The doublet is made from felted wool and it's shape is based loosely on the elizabethan doublet in The Tudor tailor. With loosely I mean that I looked at the shape of the pattern pieces in the book when I drafted my own pattern to fit Rickard's measurements. I never enlarge patterns for any period clothing, I just use them as guides to the general shape.
Under the wool layer, which is pinked all over with ca 1 inch long slits, there is gold coloured rayon satin, probably from the 1930s or 40s. This is barely visible in the photos, but is more noticeable when he moves.
'The doublet is then lined with a natural coloured slubby silk, which isn't very period, but the colour looked good, I wanted to use something I already had, and anyway it's the inside!
The buttonholes are hand made with buttonhole silk.
The slops, pants, or whatever you call them, are made from a medium thin, slightly fulled wool twill and they are lined with linen. As said above they are made in one piece (or rather, two pieces, one for each leg).
I looked at all the pants of this type in Patterns of fashion to make the pattern. Even though they are from around 1600 I thought they would give some guidance to the shape. The codpiece is made from a pattern in the Tudor tailor and finally I have made a codpiece that looks like it should!
Actually it was mostly a question of how far up on the front it should be placed, Rickard has a long torso and thus a long crotch-to-waist measurement so adapting patterns can be tricky. But I'm very happy with these.
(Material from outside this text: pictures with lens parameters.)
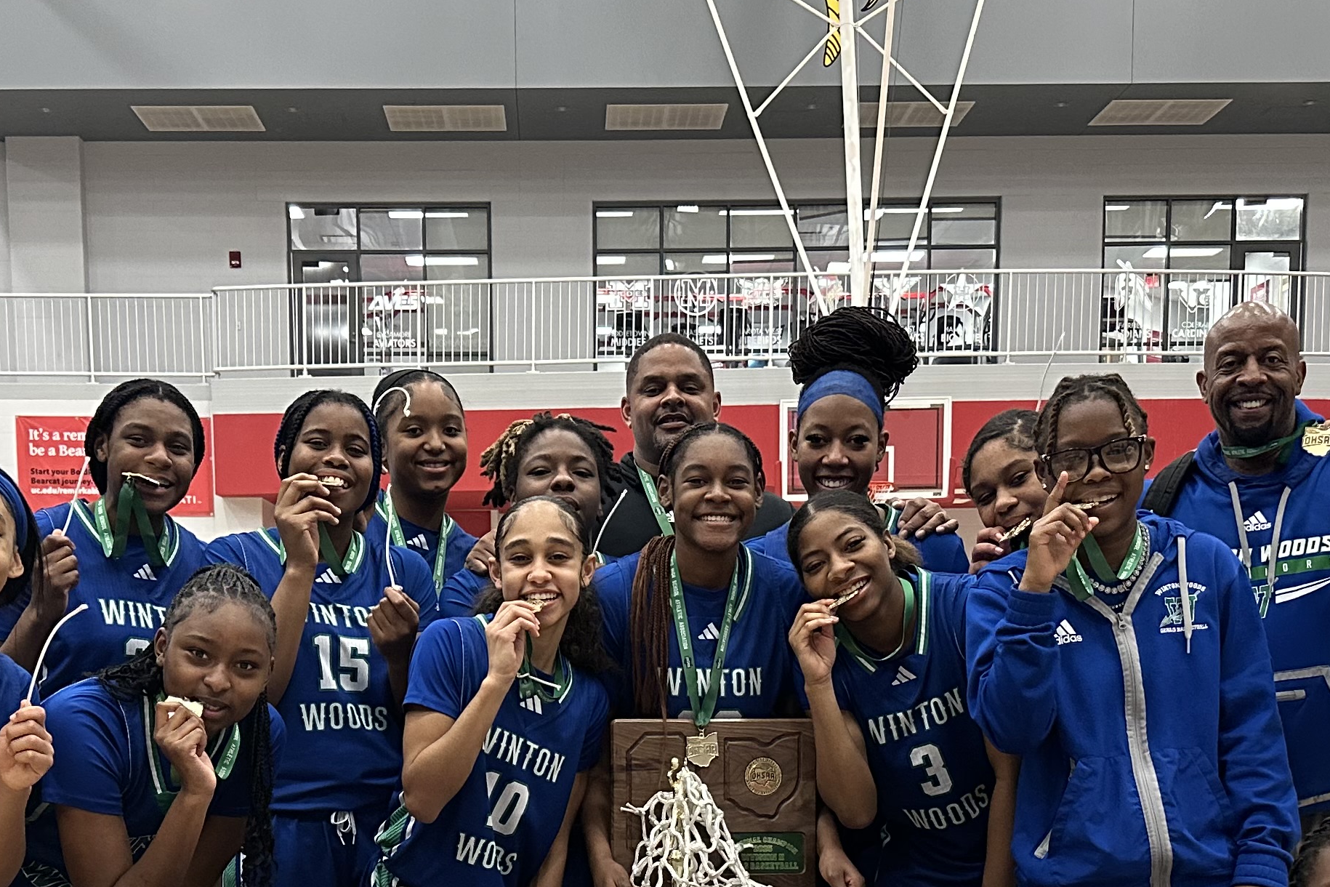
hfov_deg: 36.2
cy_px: 917
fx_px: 2032
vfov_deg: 23.4
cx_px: 584
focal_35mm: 55
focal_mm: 6.86
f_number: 1.78
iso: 400
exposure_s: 1/60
The linen lining legs are a little shorter than the wool, which adds some of the puffiness. The legs are box pleated to leg bands, in some places I hade to have double box pleats to fit all the fabric to the leg band. This made the leg bands a little tighter than planned, since that much fabric takes place, but fortunately not too tight.
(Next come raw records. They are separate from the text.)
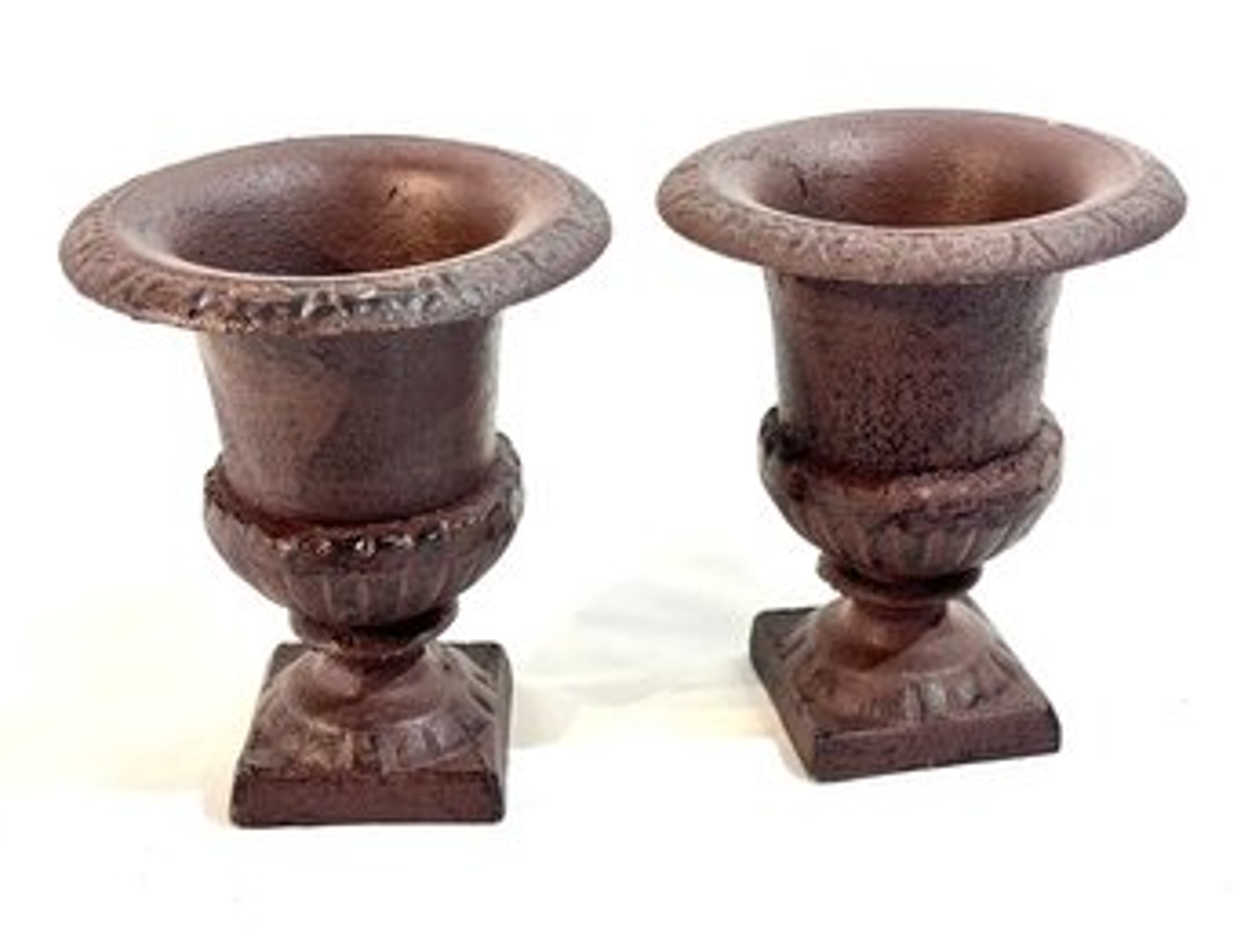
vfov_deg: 28.0
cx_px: 624
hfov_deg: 36.8
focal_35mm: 52
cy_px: 468
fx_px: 1874
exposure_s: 1/60
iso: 32
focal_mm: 5.96
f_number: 1.6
The pants are also box pleated to a waist band. I then sewed 14 pairs of eyelets with buttonhole silk, for lacing the slops to the doublet. There are also holes that lace the codpiece to the pants.
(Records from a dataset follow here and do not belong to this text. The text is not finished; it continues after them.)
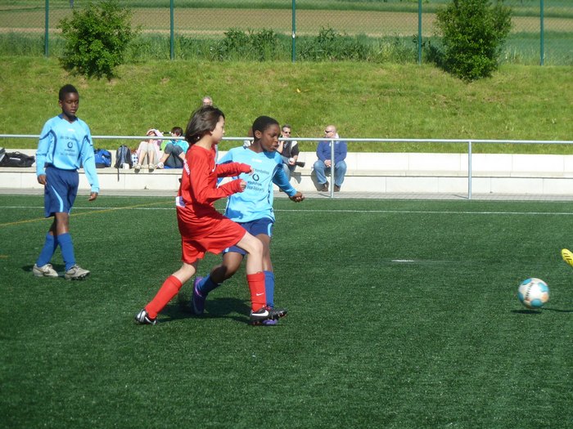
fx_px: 3724
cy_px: 214
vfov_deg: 6.6
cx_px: 286
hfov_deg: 8.8
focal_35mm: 225
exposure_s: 1/640
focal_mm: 37
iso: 160
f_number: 4.6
All points (lacing cords) are made from silk yarn with fingerloop braiding, but only those for the codpiece and the one that is visible at the bottom of the doublet have brass points.
The hat is made from buckram covered with cotton velvet which is pleated to shape it over the hat. Again it is basically made after the patterns in Patterns of fashion and The Tudor tailor. The main difference from the latter is that it is made from home made buckram, made from linen fabric and flour glue.
Wiring the brim
The hat band is silk habotai and it's berry red, not pink.
Under this he is wearing a linen shirt that I made back in 2001, and just because I think the blackwork embroidery looks nice, I'll show you a picture from when I'm ironing it.
The shoes are ordinary chinese slippers covered with wool fabric. We didn't have the time to make real shoes and none of us know how to make renaissance shoes, which are sewn in a different way than the medieval turnshoes we've made before. So I took a pair of "kung-fu slippers" as they are known here and covered them with red felted wool - after all: fabric shoes are well known from the period, though they had leather soles and not plastic ;).
Almost all 16th century pictures I've seen of men show shoes and stockings in the same colour as the slops, so I had to get red stockings. Of course, the red in the slops, shoes and stockings are slightly different, but it is not easy to find over the knee socks in men's sizes so I'm happy just to have red!
At least there isn't a screaming difference. The stockings are from Jas. Townsend.
My husband usually wears 13th or 14th century clothing when we go to events; it'a period I do much myself and which is very popular in our local group. It is also very comfortable, something he, like most men I know, values highly. But this outfit also passed the "comfort test" so I would say it's a a double winner: he thinks it's comfortable and I think he looks damn good in it.